Name: GSM6156756
Instrument: Illumina HiSeq 2500
Strategy: ChIP-Seq
Source: GENOMIC
Selection: ChIP
Layout: PAIRED
Construction protocol: The 11 frozen tissues were thawed on ice and 10 mg of tissue per IP reaction was chopped into ~1 mm3 pieces with two razor blades on the ice. Chopped tissues were washed out with PBS buffer containing Protease K, 10mM PMSF, and 10mM Sodium Butyrate histone deacetylase inhibitor to remove blood from the tissue. Washed tissue was grinded using pestle and mortar. Then prepared cell mass was cross-linked in the PBS buffer with 1.5% Formaldehyde added at room temperature(RT) for 20 minutes. By adding 125 mM Glycine and placing the samples on the rotator for 5 min, cross-linking reactions were stopped. Fixed cell mass was washed twice with PBS buffer containing Protease K, 10mM PMSF, and 10mM Sodium Butyrate. Fixed cell mass was lysed using buffer A (5 mM PIPES buffer, 85 mM KCl, and 0.5% NP 40). The supernatant was centrifuged out and added to buffer B (50 mM Tris-HCl, 0.5% SDS, and 2.5mM EDTA). All buffers contained Protease K, 10 mM PMSF, and 10 mM Sodium Butyrate histone deacetylase inhibitor. Sonication was then carried out to get 300-500 bp size fragments using Bioruptor Pico (Diagenode).

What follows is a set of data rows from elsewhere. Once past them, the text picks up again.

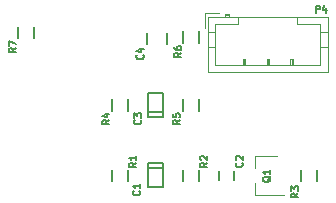
<source format=gto>
G04 #@! TF.FileFunction,Legend,Top*
%FSLAX46Y46*%
G04 Gerber Fmt 4.6, Leading zero omitted, Abs format (unit mm)*
G04 Created by KiCad (PCBNEW 4.0.4-1.fc24-product) date Thu Mar  1 09:37:53 2018*
%MOMM*%
%LPD*%
G01*
G04 APERTURE LIST*
%ADD10C,0.100000*%
%ADD11C,0.150000*%
%ADD12C,0.120000*%
G04 APERTURE END LIST*
D10*
D11*
X143675000Y-93500000D02*
X143675000Y-94500000D01*
X142325000Y-94500000D02*
X142325000Y-93500000D01*
X145365000Y-93365000D02*
X146635000Y-93365000D01*
X145365000Y-95016000D02*
X146635000Y-95016000D01*
X146635000Y-95016000D02*
X146635000Y-92984000D01*
X146635000Y-92984000D02*
X145365000Y-92984000D01*
X145365000Y-92984000D02*
X145365000Y-95016000D01*
X152600000Y-93650000D02*
X152600000Y-94350000D01*
X151400000Y-94350000D02*
X151400000Y-93650000D01*
X146635000Y-88635000D02*
X145365000Y-88635000D01*
X146635000Y-86984000D02*
X145365000Y-86984000D01*
X145365000Y-86984000D02*
X145365000Y-89016000D01*
X145365000Y-89016000D02*
X146635000Y-89016000D01*
X146635000Y-89016000D02*
X146635000Y-86984000D01*
D12*
X150450000Y-80550000D02*
X150450000Y-85250000D01*
X150450000Y-85250000D02*
X160550000Y-85250000D01*
X160550000Y-85250000D02*
X160550000Y-80550000D01*
X160550000Y-80550000D02*
X150450000Y-80550000D01*
X153000000Y-80550000D02*
X153000000Y-81150000D01*
X153000000Y-81150000D02*
X151050000Y-81150000D01*
X151050000Y-81150000D02*
X151050000Y-84650000D01*
X151050000Y-84650000D02*
X159950000Y-84650000D01*
X159950000Y-84650000D02*
X159950000Y-81150000D01*
X159950000Y-81150000D02*
X158000000Y-81150000D01*
X158000000Y-81150000D02*
X158000000Y-80550000D01*
X150450000Y-81850000D02*
X151050000Y-81850000D01*
X150450000Y-83150000D02*
X151050000Y-83150000D01*
X160550000Y-81850000D02*
X159950000Y-81850000D01*
X160550000Y-83150000D02*
X159950000Y-83150000D01*
X152200000Y-80550000D02*
X152200000Y-80350000D01*
X152200000Y-80350000D02*
X151900000Y-80350000D01*
X151900000Y-80350000D02*
X151900000Y-80550000D01*
X152200000Y-80450000D02*
X151900000Y-80450000D01*
X153400000Y-84650000D02*
X153400000Y-84150000D01*
X153400000Y-84150000D02*
X153600000Y-84150000D01*
X153600000Y-84150000D02*
X153600000Y-84650000D01*
X153500000Y-84650000D02*
X153500000Y-84150000D01*
X155400000Y-84650000D02*
X155400000Y-84150000D01*
X155400000Y-84150000D02*
X155600000Y-84150000D01*
X155600000Y-84150000D02*
X155600000Y-84650000D01*
X155500000Y-84650000D02*
X155500000Y-84150000D01*
X157400000Y-84650000D02*
X157400000Y-84150000D01*
X157400000Y-84150000D02*
X157600000Y-84150000D01*
X157600000Y-84150000D02*
X157600000Y-84650000D01*
X157500000Y-84650000D02*
X157500000Y-84150000D01*
X151400000Y-80250000D02*
X150150000Y-80250000D01*
X150150000Y-80250000D02*
X150150000Y-81500000D01*
X156850000Y-95650000D02*
X154450000Y-95650000D01*
X154450000Y-95650000D02*
X154450000Y-94600000D01*
X156250000Y-92350000D02*
X154450000Y-92350000D01*
X154450000Y-92350000D02*
X154450000Y-93400000D01*
D11*
X148325000Y-94500000D02*
X148325000Y-93500000D01*
X149675000Y-93500000D02*
X149675000Y-94500000D01*
X158325000Y-94500000D02*
X158325000Y-93500000D01*
X159675000Y-93500000D02*
X159675000Y-94500000D01*
X143675000Y-87500000D02*
X143675000Y-88500000D01*
X142325000Y-88500000D02*
X142325000Y-87500000D01*
X148325000Y-88500000D02*
X148325000Y-87500000D01*
X149675000Y-87500000D02*
X149675000Y-88500000D01*
X149675000Y-81800000D02*
X149675000Y-82800000D01*
X148325000Y-82800000D02*
X148325000Y-81800000D01*
X135675000Y-81400000D02*
X135675000Y-82400000D01*
X134325000Y-82400000D02*
X134325000Y-81400000D01*
X146950000Y-82900000D02*
X146950000Y-81900000D01*
X145250000Y-81900000D02*
X145250000Y-82900000D01*
X144371429Y-92900000D02*
X144085714Y-93100000D01*
X144371429Y-93242857D02*
X143771429Y-93242857D01*
X143771429Y-93014285D01*
X143800000Y-92957143D01*
X143828571Y-92928571D01*
X143885714Y-92900000D01*
X143971429Y-92900000D01*
X144028571Y-92928571D01*
X144057143Y-92957143D01*
X144085714Y-93014285D01*
X144085714Y-93242857D01*
X144371429Y-92328571D02*
X144371429Y-92671428D01*
X144371429Y-92500000D02*
X143771429Y-92500000D01*
X143857143Y-92557143D01*
X143914286Y-92614285D01*
X143942857Y-92671428D01*
X144614286Y-95300000D02*
X144642857Y-95328571D01*
X144671429Y-95414285D01*
X144671429Y-95471428D01*
X144642857Y-95557143D01*
X144585714Y-95614285D01*
X144528571Y-95642857D01*
X144414286Y-95671428D01*
X144328571Y-95671428D01*
X144214286Y-95642857D01*
X144157143Y-95614285D01*
X144100000Y-95557143D01*
X144071429Y-95471428D01*
X144071429Y-95414285D01*
X144100000Y-95328571D01*
X144128571Y-95300000D01*
X144671429Y-94728571D02*
X144671429Y-95071428D01*
X144671429Y-94900000D02*
X144071429Y-94900000D01*
X144157143Y-94957143D01*
X144214286Y-95014285D01*
X144242857Y-95071428D01*
X153314286Y-92900000D02*
X153342857Y-92928571D01*
X153371429Y-93014285D01*
X153371429Y-93071428D01*
X153342857Y-93157143D01*
X153285714Y-93214285D01*
X153228571Y-93242857D01*
X153114286Y-93271428D01*
X153028571Y-93271428D01*
X152914286Y-93242857D01*
X152857143Y-93214285D01*
X152800000Y-93157143D01*
X152771429Y-93071428D01*
X152771429Y-93014285D01*
X152800000Y-92928571D01*
X152828571Y-92900000D01*
X152828571Y-92671428D02*
X152800000Y-92642857D01*
X152771429Y-92585714D01*
X152771429Y-92442857D01*
X152800000Y-92385714D01*
X152828571Y-92357143D01*
X152885714Y-92328571D01*
X152942857Y-92328571D01*
X153028571Y-92357143D01*
X153371429Y-92700000D01*
X153371429Y-92328571D01*
X144714286Y-89300000D02*
X144742857Y-89328571D01*
X144771429Y-89414285D01*
X144771429Y-89471428D01*
X144742857Y-89557143D01*
X144685714Y-89614285D01*
X144628571Y-89642857D01*
X144514286Y-89671428D01*
X144428571Y-89671428D01*
X144314286Y-89642857D01*
X144257143Y-89614285D01*
X144200000Y-89557143D01*
X144171429Y-89471428D01*
X144171429Y-89414285D01*
X144200000Y-89328571D01*
X144228571Y-89300000D01*
X144171429Y-89100000D02*
X144171429Y-88728571D01*
X144400000Y-88928571D01*
X144400000Y-88842857D01*
X144428571Y-88785714D01*
X144457143Y-88757143D01*
X144514286Y-88728571D01*
X144657143Y-88728571D01*
X144714286Y-88757143D01*
X144742857Y-88785714D01*
X144771429Y-88842857D01*
X144771429Y-89014285D01*
X144742857Y-89071428D01*
X144714286Y-89100000D01*
X159557143Y-80221429D02*
X159557143Y-79621429D01*
X159785715Y-79621429D01*
X159842857Y-79650000D01*
X159871429Y-79678571D01*
X159900000Y-79735714D01*
X159900000Y-79821429D01*
X159871429Y-79878571D01*
X159842857Y-79907143D01*
X159785715Y-79935714D01*
X159557143Y-79935714D01*
X160414286Y-79821429D02*
X160414286Y-80221429D01*
X160271429Y-79592857D02*
X160128572Y-80021429D01*
X160500000Y-80021429D01*
X155728571Y-94082143D02*
X155700000Y-94139286D01*
X155642857Y-94196429D01*
X155557143Y-94282143D01*
X155528571Y-94339286D01*
X155528571Y-94396429D01*
X155671429Y-94367857D02*
X155642857Y-94425000D01*
X155585714Y-94482143D01*
X155471429Y-94510714D01*
X155271429Y-94510714D01*
X155157143Y-94482143D01*
X155100000Y-94425000D01*
X155071429Y-94367857D01*
X155071429Y-94253571D01*
X155100000Y-94196429D01*
X155157143Y-94139286D01*
X155271429Y-94110714D01*
X155471429Y-94110714D01*
X155585714Y-94139286D01*
X155642857Y-94196429D01*
X155671429Y-94253571D01*
X155671429Y-94367857D01*
X155671429Y-93539286D02*
X155671429Y-93882143D01*
X155671429Y-93710715D02*
X155071429Y-93710715D01*
X155157143Y-93767858D01*
X155214286Y-93825000D01*
X155242857Y-93882143D01*
X150371429Y-92900000D02*
X150085714Y-93100000D01*
X150371429Y-93242857D02*
X149771429Y-93242857D01*
X149771429Y-93014285D01*
X149800000Y-92957143D01*
X149828571Y-92928571D01*
X149885714Y-92900000D01*
X149971429Y-92900000D01*
X150028571Y-92928571D01*
X150057143Y-92957143D01*
X150085714Y-93014285D01*
X150085714Y-93242857D01*
X149828571Y-92671428D02*
X149800000Y-92642857D01*
X149771429Y-92585714D01*
X149771429Y-92442857D01*
X149800000Y-92385714D01*
X149828571Y-92357143D01*
X149885714Y-92328571D01*
X149942857Y-92328571D01*
X150028571Y-92357143D01*
X150371429Y-92700000D01*
X150371429Y-92328571D01*
X158071429Y-95500000D02*
X157785714Y-95700000D01*
X158071429Y-95842857D02*
X157471429Y-95842857D01*
X157471429Y-95614285D01*
X157500000Y-95557143D01*
X157528571Y-95528571D01*
X157585714Y-95500000D01*
X157671429Y-95500000D01*
X157728571Y-95528571D01*
X157757143Y-95557143D01*
X157785714Y-95614285D01*
X157785714Y-95842857D01*
X157471429Y-95300000D02*
X157471429Y-94928571D01*
X157700000Y-95128571D01*
X157700000Y-95042857D01*
X157728571Y-94985714D01*
X157757143Y-94957143D01*
X157814286Y-94928571D01*
X157957143Y-94928571D01*
X158014286Y-94957143D01*
X158042857Y-94985714D01*
X158071429Y-95042857D01*
X158071429Y-95214285D01*
X158042857Y-95271428D01*
X158014286Y-95300000D01*
X142071429Y-89300000D02*
X141785714Y-89500000D01*
X142071429Y-89642857D02*
X141471429Y-89642857D01*
X141471429Y-89414285D01*
X141500000Y-89357143D01*
X141528571Y-89328571D01*
X141585714Y-89300000D01*
X141671429Y-89300000D01*
X141728571Y-89328571D01*
X141757143Y-89357143D01*
X141785714Y-89414285D01*
X141785714Y-89642857D01*
X141671429Y-88785714D02*
X142071429Y-88785714D01*
X141442857Y-88928571D02*
X141871429Y-89071428D01*
X141871429Y-88700000D01*
X148071429Y-89300000D02*
X147785714Y-89500000D01*
X148071429Y-89642857D02*
X147471429Y-89642857D01*
X147471429Y-89414285D01*
X147500000Y-89357143D01*
X147528571Y-89328571D01*
X147585714Y-89300000D01*
X147671429Y-89300000D01*
X147728571Y-89328571D01*
X147757143Y-89357143D01*
X147785714Y-89414285D01*
X147785714Y-89642857D01*
X147471429Y-88757143D02*
X147471429Y-89042857D01*
X147757143Y-89071428D01*
X147728571Y-89042857D01*
X147700000Y-88985714D01*
X147700000Y-88842857D01*
X147728571Y-88785714D01*
X147757143Y-88757143D01*
X147814286Y-88728571D01*
X147957143Y-88728571D01*
X148014286Y-88757143D01*
X148042857Y-88785714D01*
X148071429Y-88842857D01*
X148071429Y-88985714D01*
X148042857Y-89042857D01*
X148014286Y-89071428D01*
X148171429Y-83600000D02*
X147885714Y-83800000D01*
X148171429Y-83942857D02*
X147571429Y-83942857D01*
X147571429Y-83714285D01*
X147600000Y-83657143D01*
X147628571Y-83628571D01*
X147685714Y-83600000D01*
X147771429Y-83600000D01*
X147828571Y-83628571D01*
X147857143Y-83657143D01*
X147885714Y-83714285D01*
X147885714Y-83942857D01*
X147571429Y-83085714D02*
X147571429Y-83200000D01*
X147600000Y-83257143D01*
X147628571Y-83285714D01*
X147714286Y-83342857D01*
X147828571Y-83371428D01*
X148057143Y-83371428D01*
X148114286Y-83342857D01*
X148142857Y-83314285D01*
X148171429Y-83257143D01*
X148171429Y-83142857D01*
X148142857Y-83085714D01*
X148114286Y-83057143D01*
X148057143Y-83028571D01*
X147914286Y-83028571D01*
X147857143Y-83057143D01*
X147828571Y-83085714D01*
X147800000Y-83142857D01*
X147800000Y-83257143D01*
X147828571Y-83314285D01*
X147857143Y-83342857D01*
X147914286Y-83371428D01*
X134171429Y-83200000D02*
X133885714Y-83400000D01*
X134171429Y-83542857D02*
X133571429Y-83542857D01*
X133571429Y-83314285D01*
X133600000Y-83257143D01*
X133628571Y-83228571D01*
X133685714Y-83200000D01*
X133771429Y-83200000D01*
X133828571Y-83228571D01*
X133857143Y-83257143D01*
X133885714Y-83314285D01*
X133885714Y-83542857D01*
X133571429Y-83000000D02*
X133571429Y-82600000D01*
X134171429Y-82857143D01*
X144914286Y-83800000D02*
X144942857Y-83828571D01*
X144971429Y-83914285D01*
X144971429Y-83971428D01*
X144942857Y-84057143D01*
X144885714Y-84114285D01*
X144828571Y-84142857D01*
X144714286Y-84171428D01*
X144628571Y-84171428D01*
X144514286Y-84142857D01*
X144457143Y-84114285D01*
X144400000Y-84057143D01*
X144371429Y-83971428D01*
X144371429Y-83914285D01*
X144400000Y-83828571D01*
X144428571Y-83800000D01*
X144571429Y-83285714D02*
X144971429Y-83285714D01*
X144342857Y-83428571D02*
X144771429Y-83571428D01*
X144771429Y-83200000D01*
M02*

</source>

Twenty to fifty cycles of 30 seconds, on and off, were performed at 4 ℃ depending on the tissue. Liver cells were sonicated for only 20 cycles. Chromatin solution was centrifuged to remove the debris and diluted with ChIP IP buffer (16.7 mM Tris-HCl, 0.05% SDS, 1.1% Triton X-100, 1.2 mM EDTA, and 167 mM NaCl). After adding 5 µg of sample to 10 µg of anti-H3K4me1 (ab8895), H3K27Ac (ab4729), H3K4me3 (ab8580), H3K27me3 (ab6002), H3K9me3 (ab8898), and IgG (Sc-2027) per IP reaction, the chromatin solution was incubated overnight at 4 ℃. The cross-linking was reversed and DNA was purified after treatment with protease K and RNase A. ChIPed DNA was quantified using the Qubit fluoro-spectrometer (ThermoFisher Scientific, Waltham, MA, USA) and the enrichment was validated by PCR. The ChIP library was prepared using the TruSeq ChIP Library Preparation Kit and sequenced in ~500 bp fragments using HiSeq 2500 system (Illumina) by Macrogen (Macrogen, Korea).